Oh, ok, I did not realized sbd was actually setting the hardware watchdog
timeout itself based on this variable. After some quick search to make sure I
understand it right, I suppose it is done there?
https://github.com/ClusterLabs/sbd/blob/172dcd03eaf26503a10a18501aa1b9f30eed7ee2/src/sbd-common.c#L123

> sbd-daemon is triggering faster - timeout_loop defaults to 1s but
> is configurable.
> 
> SBD_WATCHDOG_TIMEOUT (and maybe the loop timeout as well
> but significantly shorter should be sufficient)
> has to be configured so that failing to trigger within time means
> a failure with high enough certainty or the machine showing
> comparable response-times would anyway violate timing requirements
> of the services running on itself and in the cluster.

OK. So I understand now why 5s is fine as a default value then.

> Have in mind that sbd-daemon defaults to running realtime-scheduled
> and thus is gonna be more responsive than the usual services
> on the system. Although you of course have to consider that
> the watchers (child-processes of sbd that are observing e.g.
> the block-device(s), corosync, pacemaker_remoted or
> pacemaker node-health) might be significantly less responsive
> due to their communication partners.

I'm not sure yet to understand clearly the mechanism and interactions of sbd
with other daemons. So far, I understood that Pacemaker/stonithd was able to
poke sbd to ask it to trigger a node reset through the wd device. I'm very new
to this area and I still lake of self documentation.

> >> "stonith-watchdog-timeout > SBD_WATCHDOG_TIMEOUT". I'm not quite sure what
> >> is stonith-watchdog-timeout. Is it the maximum time to wait from stonithd
> >> after it asked for a node fencing before it considers the watchdog was
> >> actually triggered and the node reseted, even with no confirmation? I
> >> suppose "stonith-watchdog-timeout" is mostly useful to stonithd, right?  
> 
> Yes, the time we can assume a node to be killed by the hardware-watchdog...
> Double the hardware-watchdog-timeout is a good choice.

OK, thank you

> >> "stonith-watchdog-timeout < stonith-timeout". I understand the stonith
> >> action timeout should be at least greater than the wdt so stonithd will
> >> not raise a timeout before the wdt had a chance to exprire and reset the
> >> node.

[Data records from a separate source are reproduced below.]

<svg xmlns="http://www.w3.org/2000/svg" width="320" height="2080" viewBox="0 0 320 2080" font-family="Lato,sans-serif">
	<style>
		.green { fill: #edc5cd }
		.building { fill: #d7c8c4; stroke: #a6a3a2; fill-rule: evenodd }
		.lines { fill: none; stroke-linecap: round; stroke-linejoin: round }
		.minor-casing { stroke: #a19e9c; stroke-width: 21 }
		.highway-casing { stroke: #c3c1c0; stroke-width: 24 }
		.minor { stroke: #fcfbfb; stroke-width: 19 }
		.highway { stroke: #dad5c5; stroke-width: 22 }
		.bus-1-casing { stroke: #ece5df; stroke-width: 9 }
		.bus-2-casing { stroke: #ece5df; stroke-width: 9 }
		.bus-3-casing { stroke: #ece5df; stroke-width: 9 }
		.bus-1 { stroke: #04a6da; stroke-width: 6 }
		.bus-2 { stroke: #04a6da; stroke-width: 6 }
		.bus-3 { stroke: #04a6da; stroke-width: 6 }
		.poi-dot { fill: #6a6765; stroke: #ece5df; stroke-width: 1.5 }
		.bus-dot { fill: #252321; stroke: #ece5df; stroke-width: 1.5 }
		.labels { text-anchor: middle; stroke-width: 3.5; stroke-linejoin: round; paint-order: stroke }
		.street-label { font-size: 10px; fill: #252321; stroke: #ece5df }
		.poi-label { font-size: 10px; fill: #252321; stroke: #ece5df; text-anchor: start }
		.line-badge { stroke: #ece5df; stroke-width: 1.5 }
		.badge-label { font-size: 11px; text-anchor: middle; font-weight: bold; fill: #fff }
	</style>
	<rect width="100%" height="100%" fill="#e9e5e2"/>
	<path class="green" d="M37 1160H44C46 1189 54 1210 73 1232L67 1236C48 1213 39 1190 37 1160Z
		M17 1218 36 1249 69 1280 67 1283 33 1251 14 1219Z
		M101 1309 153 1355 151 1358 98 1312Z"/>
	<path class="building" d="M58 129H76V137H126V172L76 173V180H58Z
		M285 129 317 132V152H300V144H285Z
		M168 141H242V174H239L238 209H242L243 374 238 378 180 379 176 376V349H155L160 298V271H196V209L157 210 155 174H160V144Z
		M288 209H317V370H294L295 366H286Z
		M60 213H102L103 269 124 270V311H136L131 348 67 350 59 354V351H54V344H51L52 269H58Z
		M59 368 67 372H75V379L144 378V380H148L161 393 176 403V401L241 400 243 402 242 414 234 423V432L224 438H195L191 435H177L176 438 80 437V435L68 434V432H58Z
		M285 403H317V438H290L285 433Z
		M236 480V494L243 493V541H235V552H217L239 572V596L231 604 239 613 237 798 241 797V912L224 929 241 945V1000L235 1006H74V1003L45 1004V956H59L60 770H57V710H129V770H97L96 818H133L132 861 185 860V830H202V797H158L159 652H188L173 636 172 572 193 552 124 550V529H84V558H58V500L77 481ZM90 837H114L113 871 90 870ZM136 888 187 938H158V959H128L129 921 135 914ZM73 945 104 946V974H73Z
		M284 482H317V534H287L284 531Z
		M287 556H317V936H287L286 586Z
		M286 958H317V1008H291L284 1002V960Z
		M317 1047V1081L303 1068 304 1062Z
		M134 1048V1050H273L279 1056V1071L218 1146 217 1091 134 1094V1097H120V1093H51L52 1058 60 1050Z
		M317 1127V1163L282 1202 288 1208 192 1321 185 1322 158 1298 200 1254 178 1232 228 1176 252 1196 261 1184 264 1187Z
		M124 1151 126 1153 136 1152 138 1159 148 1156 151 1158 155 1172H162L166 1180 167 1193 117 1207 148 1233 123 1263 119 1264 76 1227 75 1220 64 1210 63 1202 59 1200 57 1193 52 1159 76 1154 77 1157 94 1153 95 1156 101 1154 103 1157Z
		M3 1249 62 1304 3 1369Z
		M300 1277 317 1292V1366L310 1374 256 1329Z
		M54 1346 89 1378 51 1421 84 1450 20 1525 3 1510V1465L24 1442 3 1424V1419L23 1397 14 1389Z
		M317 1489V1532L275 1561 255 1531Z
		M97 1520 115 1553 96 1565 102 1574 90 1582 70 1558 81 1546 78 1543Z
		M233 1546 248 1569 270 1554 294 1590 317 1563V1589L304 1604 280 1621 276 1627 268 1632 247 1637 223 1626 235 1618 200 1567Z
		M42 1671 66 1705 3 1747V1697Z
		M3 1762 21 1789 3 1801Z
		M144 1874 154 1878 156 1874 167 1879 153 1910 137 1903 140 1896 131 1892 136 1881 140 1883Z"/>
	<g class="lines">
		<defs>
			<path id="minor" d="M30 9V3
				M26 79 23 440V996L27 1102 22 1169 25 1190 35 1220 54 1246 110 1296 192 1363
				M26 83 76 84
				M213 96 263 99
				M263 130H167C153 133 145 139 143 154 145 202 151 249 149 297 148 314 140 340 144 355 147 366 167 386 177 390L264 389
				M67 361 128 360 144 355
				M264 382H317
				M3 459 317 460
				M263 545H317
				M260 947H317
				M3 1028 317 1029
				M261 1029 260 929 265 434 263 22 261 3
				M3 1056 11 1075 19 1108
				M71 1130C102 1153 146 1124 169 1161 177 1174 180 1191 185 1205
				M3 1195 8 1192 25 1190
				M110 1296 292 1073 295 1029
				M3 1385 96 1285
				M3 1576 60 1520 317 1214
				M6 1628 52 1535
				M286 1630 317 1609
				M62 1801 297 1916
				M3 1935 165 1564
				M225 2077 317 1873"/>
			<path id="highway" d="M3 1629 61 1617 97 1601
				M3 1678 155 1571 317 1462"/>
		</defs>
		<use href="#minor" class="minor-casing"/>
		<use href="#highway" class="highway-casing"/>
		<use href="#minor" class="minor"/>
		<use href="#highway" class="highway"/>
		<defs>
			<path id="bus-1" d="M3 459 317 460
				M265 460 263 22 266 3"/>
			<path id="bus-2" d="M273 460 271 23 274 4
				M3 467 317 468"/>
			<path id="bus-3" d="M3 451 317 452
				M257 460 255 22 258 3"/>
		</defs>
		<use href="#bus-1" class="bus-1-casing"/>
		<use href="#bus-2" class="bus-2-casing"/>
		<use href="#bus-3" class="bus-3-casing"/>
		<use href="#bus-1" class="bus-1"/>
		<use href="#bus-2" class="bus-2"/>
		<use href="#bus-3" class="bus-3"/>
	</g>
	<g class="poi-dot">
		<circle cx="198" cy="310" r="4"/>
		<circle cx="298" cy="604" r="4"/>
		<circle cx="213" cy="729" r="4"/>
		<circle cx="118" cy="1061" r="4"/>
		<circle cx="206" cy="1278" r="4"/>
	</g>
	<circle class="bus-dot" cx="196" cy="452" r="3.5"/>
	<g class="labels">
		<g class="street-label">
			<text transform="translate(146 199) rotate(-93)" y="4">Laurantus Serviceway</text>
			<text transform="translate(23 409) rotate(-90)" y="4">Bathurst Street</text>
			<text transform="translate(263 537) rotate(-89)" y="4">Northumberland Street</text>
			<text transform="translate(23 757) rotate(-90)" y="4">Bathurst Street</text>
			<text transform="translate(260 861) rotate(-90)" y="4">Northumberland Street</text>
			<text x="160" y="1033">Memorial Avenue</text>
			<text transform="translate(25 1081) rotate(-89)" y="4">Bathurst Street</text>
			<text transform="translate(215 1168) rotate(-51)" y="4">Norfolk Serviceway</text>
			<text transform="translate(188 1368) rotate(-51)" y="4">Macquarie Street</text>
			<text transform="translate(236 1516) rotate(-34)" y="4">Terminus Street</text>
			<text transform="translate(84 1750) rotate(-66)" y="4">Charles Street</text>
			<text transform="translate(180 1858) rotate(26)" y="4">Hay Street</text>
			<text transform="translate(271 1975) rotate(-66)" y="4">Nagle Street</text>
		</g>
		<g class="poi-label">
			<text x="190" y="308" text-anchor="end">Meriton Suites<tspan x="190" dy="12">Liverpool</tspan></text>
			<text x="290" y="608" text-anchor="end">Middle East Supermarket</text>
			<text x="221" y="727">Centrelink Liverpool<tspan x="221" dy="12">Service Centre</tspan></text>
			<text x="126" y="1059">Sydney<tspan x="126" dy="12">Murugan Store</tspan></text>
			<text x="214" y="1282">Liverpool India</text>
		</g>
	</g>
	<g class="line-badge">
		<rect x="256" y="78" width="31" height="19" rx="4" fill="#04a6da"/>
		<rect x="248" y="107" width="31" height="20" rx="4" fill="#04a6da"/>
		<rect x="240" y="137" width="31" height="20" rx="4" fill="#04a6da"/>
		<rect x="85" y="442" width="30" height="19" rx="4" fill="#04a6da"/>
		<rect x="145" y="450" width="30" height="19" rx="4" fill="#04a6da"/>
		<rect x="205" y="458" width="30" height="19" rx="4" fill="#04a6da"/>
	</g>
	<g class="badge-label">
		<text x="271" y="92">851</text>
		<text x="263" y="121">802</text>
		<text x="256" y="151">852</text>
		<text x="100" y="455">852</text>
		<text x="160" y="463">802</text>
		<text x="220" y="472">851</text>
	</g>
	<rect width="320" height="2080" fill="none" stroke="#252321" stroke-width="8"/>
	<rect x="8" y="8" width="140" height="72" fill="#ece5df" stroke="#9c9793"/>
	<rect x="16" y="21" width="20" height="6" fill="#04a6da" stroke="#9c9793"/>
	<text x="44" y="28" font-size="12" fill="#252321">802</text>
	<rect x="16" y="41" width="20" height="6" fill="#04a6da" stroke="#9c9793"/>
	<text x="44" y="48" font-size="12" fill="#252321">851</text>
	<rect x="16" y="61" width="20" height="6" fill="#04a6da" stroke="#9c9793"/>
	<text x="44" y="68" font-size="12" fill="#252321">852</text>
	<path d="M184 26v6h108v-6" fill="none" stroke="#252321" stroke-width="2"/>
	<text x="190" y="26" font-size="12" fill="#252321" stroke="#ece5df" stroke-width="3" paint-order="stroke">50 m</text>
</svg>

Is it right?  
> 
> stonith-timeout is the cluster-wide-defaut to wait for stonith-devices
> to carry out their duty. In the sbd-case without a block-device (sbd used
> for pacemaker to be observed by a hardware-watchdog) it shouldn't
> play a role.

I thought self-fencing through sbd/wd was carried by stonithd because of such
messages in my PoC log files:

  stonith-ng: notice: unpack_config: Relying on watchdog integration for fencing

That's why I thought "stonith-timeout" might have a role there, as it looks
like a stonith device then...

By pure tech interest here, some more input or documentation to read about how
it works would be really appreciated.

> When a block-device is being used it guards the
> communication with the fence-agent communicating with the
> block-device.

OK

Thank you for your help!
-- 
Jehan-Guillaume de Rorthais
Dalibo